**WHAT THE TASK ASKS**
Which of the lines in the records below hold the string "Order"? Copy every one of them.

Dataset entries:
━━━━━━━━

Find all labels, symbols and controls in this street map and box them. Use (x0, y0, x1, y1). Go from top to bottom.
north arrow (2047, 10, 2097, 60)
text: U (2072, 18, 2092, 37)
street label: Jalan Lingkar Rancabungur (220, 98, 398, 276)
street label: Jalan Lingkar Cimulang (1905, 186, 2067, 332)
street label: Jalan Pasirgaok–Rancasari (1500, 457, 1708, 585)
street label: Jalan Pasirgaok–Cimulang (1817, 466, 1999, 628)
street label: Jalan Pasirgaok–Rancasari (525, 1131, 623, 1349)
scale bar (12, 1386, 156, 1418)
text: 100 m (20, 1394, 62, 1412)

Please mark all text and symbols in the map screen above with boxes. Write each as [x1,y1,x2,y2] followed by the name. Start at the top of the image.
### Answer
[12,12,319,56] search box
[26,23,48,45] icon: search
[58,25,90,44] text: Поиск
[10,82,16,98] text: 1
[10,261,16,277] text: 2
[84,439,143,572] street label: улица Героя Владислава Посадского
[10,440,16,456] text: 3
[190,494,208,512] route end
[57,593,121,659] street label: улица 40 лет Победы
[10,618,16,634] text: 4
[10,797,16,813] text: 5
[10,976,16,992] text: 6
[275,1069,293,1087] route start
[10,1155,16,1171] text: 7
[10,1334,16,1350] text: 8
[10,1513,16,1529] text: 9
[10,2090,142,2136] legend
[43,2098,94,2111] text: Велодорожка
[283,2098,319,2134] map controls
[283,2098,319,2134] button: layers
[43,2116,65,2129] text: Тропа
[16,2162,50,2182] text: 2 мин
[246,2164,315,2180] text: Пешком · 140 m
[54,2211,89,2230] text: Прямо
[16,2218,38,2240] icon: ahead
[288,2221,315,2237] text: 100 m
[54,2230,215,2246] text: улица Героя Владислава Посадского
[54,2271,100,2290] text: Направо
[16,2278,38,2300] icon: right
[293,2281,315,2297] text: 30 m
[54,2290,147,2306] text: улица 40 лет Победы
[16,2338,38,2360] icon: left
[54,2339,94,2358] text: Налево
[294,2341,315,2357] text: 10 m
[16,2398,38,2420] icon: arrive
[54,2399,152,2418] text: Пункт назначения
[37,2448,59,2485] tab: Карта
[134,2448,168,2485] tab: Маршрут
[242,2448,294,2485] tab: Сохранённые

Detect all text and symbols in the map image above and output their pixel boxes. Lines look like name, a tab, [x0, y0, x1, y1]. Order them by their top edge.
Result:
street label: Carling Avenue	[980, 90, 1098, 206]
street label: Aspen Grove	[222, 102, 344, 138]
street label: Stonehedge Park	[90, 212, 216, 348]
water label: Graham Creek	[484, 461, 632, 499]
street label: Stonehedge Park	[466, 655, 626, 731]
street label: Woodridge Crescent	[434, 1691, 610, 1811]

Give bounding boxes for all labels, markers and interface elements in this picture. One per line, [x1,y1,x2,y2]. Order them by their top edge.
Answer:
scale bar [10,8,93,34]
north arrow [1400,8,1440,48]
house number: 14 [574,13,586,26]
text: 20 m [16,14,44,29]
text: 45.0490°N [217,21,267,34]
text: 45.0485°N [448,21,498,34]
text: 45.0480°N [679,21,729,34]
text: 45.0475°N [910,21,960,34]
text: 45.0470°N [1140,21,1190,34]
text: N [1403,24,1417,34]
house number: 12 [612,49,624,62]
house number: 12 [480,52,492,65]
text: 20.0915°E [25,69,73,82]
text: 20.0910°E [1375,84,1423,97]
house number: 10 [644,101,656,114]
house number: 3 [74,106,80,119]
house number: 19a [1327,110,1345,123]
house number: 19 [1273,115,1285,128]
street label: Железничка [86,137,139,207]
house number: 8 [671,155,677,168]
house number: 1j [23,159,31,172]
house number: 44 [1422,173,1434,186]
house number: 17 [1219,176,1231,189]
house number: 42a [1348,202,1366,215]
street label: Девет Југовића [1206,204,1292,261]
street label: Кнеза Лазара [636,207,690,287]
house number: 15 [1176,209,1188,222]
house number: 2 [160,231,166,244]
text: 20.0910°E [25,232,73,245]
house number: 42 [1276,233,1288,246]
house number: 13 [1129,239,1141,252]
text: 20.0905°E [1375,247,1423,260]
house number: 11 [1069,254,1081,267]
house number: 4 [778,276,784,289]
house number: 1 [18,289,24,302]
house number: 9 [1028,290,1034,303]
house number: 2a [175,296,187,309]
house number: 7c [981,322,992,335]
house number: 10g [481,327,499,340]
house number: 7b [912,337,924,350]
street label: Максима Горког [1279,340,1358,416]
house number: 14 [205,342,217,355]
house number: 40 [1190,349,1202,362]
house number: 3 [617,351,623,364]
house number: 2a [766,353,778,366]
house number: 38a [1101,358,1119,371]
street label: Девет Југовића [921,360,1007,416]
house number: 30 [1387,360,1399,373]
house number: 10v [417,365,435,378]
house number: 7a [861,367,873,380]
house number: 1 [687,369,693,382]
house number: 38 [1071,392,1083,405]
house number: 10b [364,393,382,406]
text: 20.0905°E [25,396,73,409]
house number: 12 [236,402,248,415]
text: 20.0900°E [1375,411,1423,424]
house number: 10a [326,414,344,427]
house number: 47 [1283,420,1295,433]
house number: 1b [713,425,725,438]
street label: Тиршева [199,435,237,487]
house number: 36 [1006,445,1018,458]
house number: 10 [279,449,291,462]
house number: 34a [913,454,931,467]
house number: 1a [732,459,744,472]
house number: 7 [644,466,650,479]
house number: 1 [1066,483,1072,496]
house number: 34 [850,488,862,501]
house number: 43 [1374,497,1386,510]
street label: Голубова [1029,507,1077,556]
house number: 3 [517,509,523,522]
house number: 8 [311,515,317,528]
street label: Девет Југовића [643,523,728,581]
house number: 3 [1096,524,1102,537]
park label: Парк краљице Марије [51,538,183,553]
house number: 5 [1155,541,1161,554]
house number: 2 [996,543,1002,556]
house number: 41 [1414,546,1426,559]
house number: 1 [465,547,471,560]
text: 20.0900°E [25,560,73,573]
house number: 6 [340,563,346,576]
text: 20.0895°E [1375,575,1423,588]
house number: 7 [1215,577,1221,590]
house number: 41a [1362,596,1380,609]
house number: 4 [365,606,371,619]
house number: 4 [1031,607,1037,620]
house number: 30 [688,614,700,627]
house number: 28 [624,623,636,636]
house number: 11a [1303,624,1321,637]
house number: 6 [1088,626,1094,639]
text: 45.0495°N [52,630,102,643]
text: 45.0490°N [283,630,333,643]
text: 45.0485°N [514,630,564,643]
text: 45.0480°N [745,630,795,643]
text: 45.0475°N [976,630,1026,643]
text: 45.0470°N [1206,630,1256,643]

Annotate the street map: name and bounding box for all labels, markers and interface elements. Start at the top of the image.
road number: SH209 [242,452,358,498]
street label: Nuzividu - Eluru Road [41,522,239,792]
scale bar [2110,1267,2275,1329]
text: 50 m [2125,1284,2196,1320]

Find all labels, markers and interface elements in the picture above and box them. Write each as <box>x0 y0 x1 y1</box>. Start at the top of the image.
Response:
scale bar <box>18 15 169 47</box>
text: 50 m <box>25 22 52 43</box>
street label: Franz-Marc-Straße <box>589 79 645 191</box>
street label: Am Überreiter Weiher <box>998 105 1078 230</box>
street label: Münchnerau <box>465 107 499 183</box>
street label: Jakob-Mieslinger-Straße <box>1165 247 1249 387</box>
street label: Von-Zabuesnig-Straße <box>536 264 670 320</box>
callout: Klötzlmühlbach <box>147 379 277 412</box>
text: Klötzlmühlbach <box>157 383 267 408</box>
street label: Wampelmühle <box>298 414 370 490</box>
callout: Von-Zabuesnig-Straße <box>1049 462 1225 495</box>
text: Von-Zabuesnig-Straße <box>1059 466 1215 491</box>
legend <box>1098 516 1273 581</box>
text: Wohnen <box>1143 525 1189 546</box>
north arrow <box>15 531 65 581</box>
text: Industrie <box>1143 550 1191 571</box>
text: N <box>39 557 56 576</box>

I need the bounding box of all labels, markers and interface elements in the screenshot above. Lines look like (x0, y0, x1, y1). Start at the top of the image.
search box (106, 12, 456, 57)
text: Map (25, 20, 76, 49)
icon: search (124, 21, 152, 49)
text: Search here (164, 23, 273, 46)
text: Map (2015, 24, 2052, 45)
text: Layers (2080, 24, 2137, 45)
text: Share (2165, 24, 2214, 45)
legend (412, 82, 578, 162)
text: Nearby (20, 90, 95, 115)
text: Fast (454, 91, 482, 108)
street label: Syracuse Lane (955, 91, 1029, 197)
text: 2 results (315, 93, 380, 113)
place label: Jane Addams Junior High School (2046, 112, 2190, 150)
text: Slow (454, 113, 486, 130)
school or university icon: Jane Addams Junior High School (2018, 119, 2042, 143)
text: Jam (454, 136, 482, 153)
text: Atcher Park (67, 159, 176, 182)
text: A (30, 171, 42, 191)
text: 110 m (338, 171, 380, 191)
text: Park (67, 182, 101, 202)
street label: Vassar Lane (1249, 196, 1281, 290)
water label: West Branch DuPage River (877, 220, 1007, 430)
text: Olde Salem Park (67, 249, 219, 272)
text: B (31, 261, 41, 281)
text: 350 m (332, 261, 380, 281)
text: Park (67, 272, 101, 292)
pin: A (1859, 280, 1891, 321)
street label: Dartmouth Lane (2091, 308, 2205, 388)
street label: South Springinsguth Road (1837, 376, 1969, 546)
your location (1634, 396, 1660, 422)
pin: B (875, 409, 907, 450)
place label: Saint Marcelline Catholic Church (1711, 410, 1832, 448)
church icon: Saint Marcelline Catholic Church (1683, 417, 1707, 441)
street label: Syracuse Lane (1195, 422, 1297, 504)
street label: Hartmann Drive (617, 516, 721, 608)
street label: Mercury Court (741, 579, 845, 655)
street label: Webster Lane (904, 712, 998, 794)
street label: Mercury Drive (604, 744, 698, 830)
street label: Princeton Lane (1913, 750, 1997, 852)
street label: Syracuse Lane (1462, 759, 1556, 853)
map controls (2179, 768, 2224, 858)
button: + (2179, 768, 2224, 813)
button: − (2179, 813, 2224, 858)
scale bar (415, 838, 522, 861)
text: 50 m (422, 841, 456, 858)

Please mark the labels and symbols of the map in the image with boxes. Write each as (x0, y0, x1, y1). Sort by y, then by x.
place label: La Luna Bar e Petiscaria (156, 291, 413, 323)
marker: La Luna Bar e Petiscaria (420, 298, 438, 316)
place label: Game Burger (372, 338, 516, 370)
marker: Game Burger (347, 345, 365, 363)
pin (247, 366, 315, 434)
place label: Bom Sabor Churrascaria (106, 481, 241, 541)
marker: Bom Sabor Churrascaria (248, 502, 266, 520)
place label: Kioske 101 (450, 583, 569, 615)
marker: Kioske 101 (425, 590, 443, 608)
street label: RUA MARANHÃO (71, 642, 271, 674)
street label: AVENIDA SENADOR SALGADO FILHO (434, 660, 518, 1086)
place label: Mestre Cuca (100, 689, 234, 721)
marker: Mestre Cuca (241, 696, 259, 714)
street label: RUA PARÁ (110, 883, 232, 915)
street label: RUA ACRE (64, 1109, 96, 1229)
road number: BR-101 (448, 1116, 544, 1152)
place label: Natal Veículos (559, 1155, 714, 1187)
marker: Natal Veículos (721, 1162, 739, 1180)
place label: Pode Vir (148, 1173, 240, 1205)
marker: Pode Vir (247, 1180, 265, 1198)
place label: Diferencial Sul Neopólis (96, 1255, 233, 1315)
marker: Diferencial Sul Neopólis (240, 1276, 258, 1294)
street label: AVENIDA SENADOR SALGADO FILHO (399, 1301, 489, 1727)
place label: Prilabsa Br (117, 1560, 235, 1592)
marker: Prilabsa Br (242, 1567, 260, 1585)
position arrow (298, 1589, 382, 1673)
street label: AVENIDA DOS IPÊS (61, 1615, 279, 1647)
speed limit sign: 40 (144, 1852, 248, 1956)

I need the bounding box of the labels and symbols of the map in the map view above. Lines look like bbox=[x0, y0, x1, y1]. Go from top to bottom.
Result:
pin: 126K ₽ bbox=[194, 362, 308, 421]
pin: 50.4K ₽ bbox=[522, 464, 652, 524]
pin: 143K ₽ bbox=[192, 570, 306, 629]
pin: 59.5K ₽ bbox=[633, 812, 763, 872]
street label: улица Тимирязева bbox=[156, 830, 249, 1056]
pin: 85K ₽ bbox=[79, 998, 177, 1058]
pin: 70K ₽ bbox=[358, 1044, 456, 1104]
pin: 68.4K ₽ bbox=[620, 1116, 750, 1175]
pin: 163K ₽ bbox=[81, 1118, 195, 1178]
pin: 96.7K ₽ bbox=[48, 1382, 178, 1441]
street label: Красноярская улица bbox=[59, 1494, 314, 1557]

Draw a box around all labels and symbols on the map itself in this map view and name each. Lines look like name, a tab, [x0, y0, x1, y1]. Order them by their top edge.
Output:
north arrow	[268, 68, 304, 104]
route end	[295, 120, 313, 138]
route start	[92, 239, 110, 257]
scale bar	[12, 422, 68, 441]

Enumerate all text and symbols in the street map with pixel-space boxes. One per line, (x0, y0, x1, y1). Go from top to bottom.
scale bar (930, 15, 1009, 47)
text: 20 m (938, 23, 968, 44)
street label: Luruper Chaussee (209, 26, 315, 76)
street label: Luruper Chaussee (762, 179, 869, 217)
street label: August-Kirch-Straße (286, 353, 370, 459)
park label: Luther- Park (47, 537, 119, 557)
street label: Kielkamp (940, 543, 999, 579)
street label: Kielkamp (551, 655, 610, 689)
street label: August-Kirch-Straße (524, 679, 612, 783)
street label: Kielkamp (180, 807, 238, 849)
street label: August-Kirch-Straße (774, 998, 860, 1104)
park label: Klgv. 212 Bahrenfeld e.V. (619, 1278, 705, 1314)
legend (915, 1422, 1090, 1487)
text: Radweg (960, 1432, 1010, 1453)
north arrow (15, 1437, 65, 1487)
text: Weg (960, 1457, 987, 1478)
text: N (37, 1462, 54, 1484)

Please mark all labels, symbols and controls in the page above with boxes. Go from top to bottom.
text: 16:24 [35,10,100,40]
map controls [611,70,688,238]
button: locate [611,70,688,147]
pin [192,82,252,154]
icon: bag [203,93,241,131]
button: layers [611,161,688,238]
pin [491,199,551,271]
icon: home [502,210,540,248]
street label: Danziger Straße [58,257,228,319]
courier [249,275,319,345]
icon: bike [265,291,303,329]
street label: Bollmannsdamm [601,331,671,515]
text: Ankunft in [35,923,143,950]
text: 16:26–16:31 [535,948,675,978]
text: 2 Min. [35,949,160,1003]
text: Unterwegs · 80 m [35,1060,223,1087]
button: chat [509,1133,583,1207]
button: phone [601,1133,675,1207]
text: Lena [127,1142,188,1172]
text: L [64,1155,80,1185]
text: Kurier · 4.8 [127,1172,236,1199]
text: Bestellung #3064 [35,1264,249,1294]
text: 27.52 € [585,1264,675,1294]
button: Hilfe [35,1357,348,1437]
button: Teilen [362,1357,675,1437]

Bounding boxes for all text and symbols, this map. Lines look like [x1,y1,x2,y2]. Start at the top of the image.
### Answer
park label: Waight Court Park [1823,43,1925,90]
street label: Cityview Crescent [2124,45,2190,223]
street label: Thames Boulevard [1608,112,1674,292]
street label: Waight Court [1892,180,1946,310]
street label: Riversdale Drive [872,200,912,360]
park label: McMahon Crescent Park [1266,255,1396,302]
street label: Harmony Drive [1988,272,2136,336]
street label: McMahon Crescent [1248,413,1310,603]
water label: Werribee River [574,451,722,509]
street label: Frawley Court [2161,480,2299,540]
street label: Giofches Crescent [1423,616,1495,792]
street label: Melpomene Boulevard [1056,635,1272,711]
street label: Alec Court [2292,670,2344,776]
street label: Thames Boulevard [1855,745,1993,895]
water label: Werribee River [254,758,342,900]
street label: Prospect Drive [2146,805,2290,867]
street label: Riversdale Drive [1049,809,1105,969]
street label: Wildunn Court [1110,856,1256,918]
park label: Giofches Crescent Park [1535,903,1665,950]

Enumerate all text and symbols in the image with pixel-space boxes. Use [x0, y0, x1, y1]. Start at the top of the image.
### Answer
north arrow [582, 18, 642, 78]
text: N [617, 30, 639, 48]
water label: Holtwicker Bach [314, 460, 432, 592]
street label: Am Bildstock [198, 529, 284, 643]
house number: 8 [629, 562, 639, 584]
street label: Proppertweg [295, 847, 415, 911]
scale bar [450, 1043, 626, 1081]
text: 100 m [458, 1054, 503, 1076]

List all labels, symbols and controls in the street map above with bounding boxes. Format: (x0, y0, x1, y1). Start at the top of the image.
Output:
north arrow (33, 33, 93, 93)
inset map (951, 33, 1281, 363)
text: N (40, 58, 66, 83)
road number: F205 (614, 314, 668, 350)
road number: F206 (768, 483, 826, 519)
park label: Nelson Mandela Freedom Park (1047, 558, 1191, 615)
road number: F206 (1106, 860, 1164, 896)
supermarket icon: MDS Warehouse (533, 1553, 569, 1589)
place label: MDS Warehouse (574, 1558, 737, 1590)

━━━━━━━━

**SOLUTION BELOW**
Detect all text and symbols in the map image above and output their pixel boxes. Lines look like name, a tab, [x0, y0, x1, y1]. Order them by their top edge.
Give bounding boxes for all labels, markers and interface elements in this picture. One per line, [x1,y1,x2,y2]. Order them by their top edge.
Draw a box around all labels and symbols on the map itself in this map view and name each. Lines look like name, a tab, [x0, y0, x1, y1]. Order them by their top edge.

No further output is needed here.